A customer calls your contact center and reads out their credit card number to an agent. A prospect joins a sales call and shares their name, work email, and company. Both conversations are recorded and transcribed, and both now contain sensitive personal data sitting in plain text in your database.
PII redaction in speech-to-text is the process of automatically detecting and replacing personally identifiable information, such as names, addresses, phone numbers, and financial data — in audio transcripts before they are stored or processed. It ensures that sensitive data is stripped at the source, so the transcripts you store and analyze are compliant by default.
What counts as PII?
PII (Personally Identifiable Information) is any data that can be used, alone or in combination, to identify a specific individual. In the context of audio transcription, PII goes far beyond just names and email addresses. It spans financial records, health data, government IDs, and more.
Here’s a breakdown of the main categories:
| Category |
Examples |
| Personal identifiers |
Names (given, family), date of birth, Social Security Numbers and international equivalents (Canadian SIN, German
Sozialversicherungsnummer, French NIR), passport numbers, driver's license |
| Contact information |
Email addresses, phone numbers, mailing addresses (down to street level), IP addresses |
| Financial data (PCI) |
Credit card numbers, CVV codes, bank account numbers, IBANs |
| Health information (PHI) |
Medical conditions, insurance IDs, prescription information |
| Employment & education data |
Employee IDs, student numbers, payroll data |
Why PII redaction matters
Recording and transcribing conversations without redacting sensitive information introduces serious legal, financial, and reputational risk.
Regulatory compliance
Several major compliance regulations require businesses to protect personal data:
- GDPR (Europe) — mandates strict handling of personal data, with heavy fines for non-compliance.

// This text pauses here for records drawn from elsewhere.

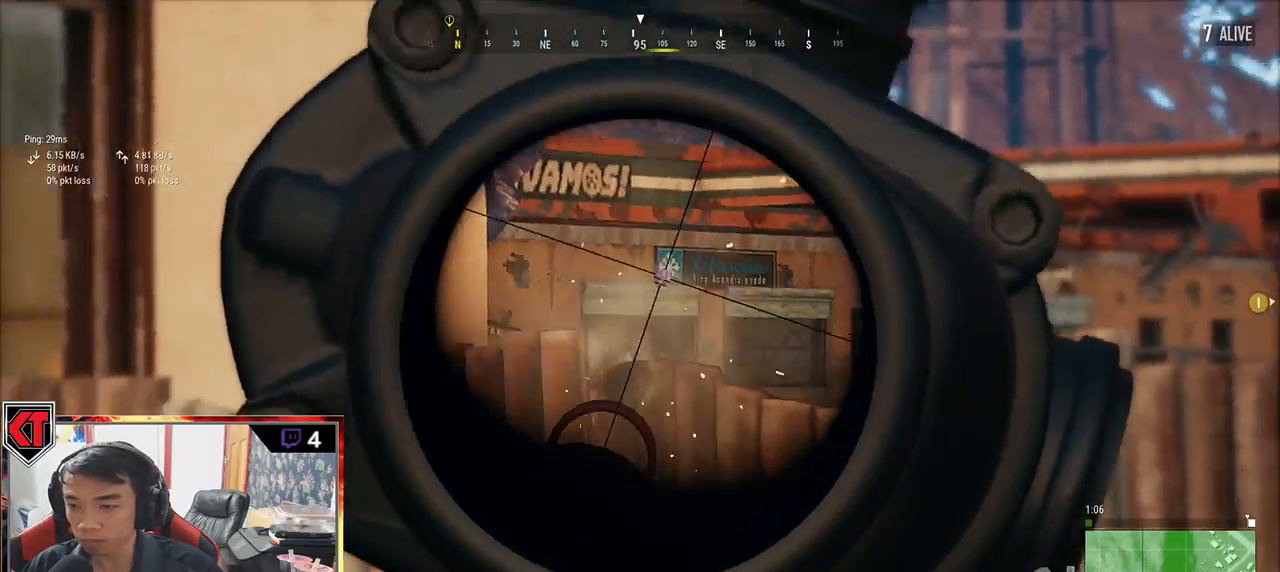
{"keys": ["s"], "mouse": [], "events": [[233, "a", "down"], [367, "a", "up"]]}
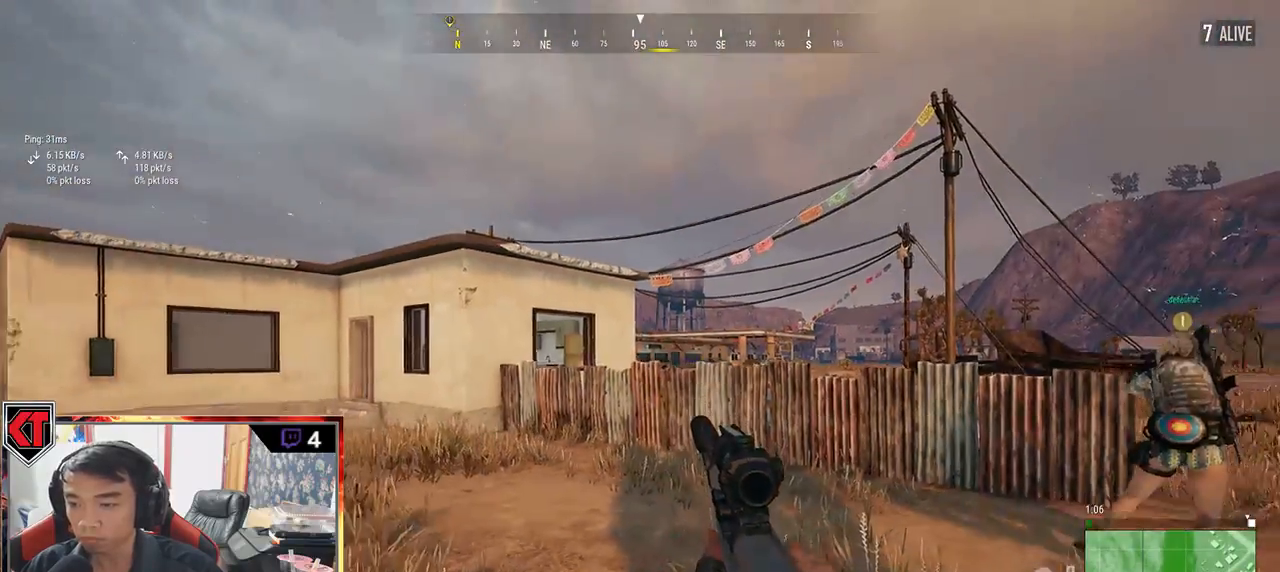
{"keys": ["a", "s"], "mouse": [], "events": [[167, "a", "down"]]}
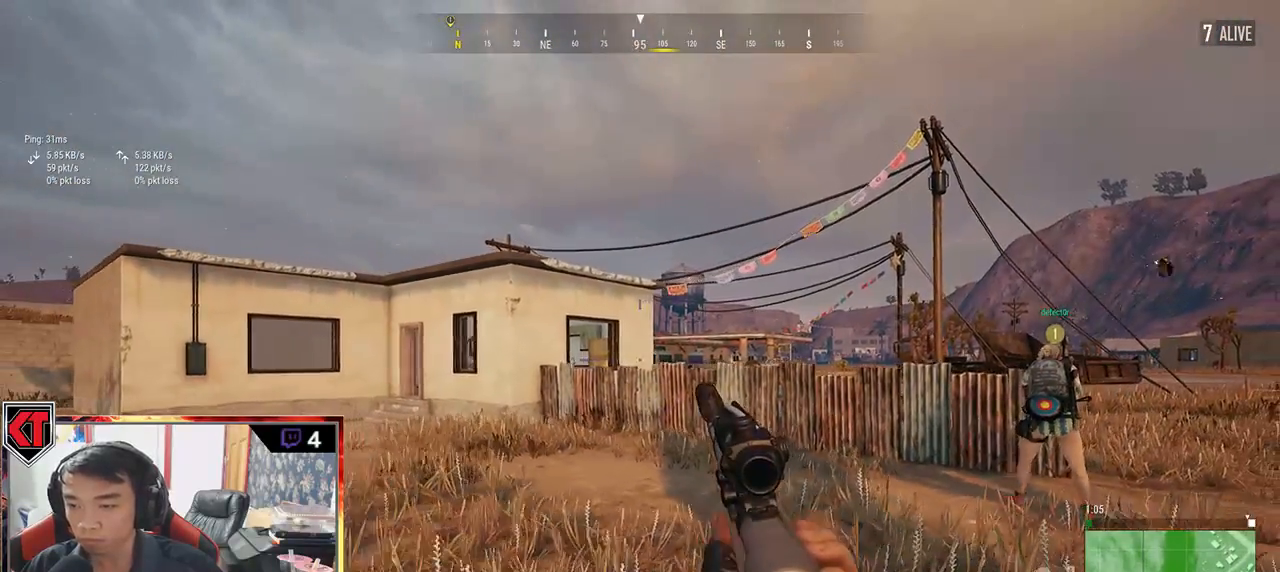
{"keys": ["d", "s"], "mouse": [], "events": [[33, "a", "up"], [133, "d", "down"]]}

- HIPAA (US healthcare) — requires safeguarding protected health information (PHI).
- PCI DSS — governs how credit card data must be handled and stored.
- CCPA (California) — gives consumers control over their personal data.
If transcripts contain raw PII, they fall under these regulations — increasing your compliance burden.
Security risk
Unredacted transcripts are a high-value target. If your database is compromised, attackers gain access to names, financial information, and other sensitive data in a readable format.
Redacting PII at transcription time drastically reduces the risk in case of data breaches.
Data minimization
Modern privacy frameworks emphasize data minimization, collecting and storing only what you truly need. If your analytics don’t require PII values like raw credit card numbers or full addresses, there’s no reason to keep them.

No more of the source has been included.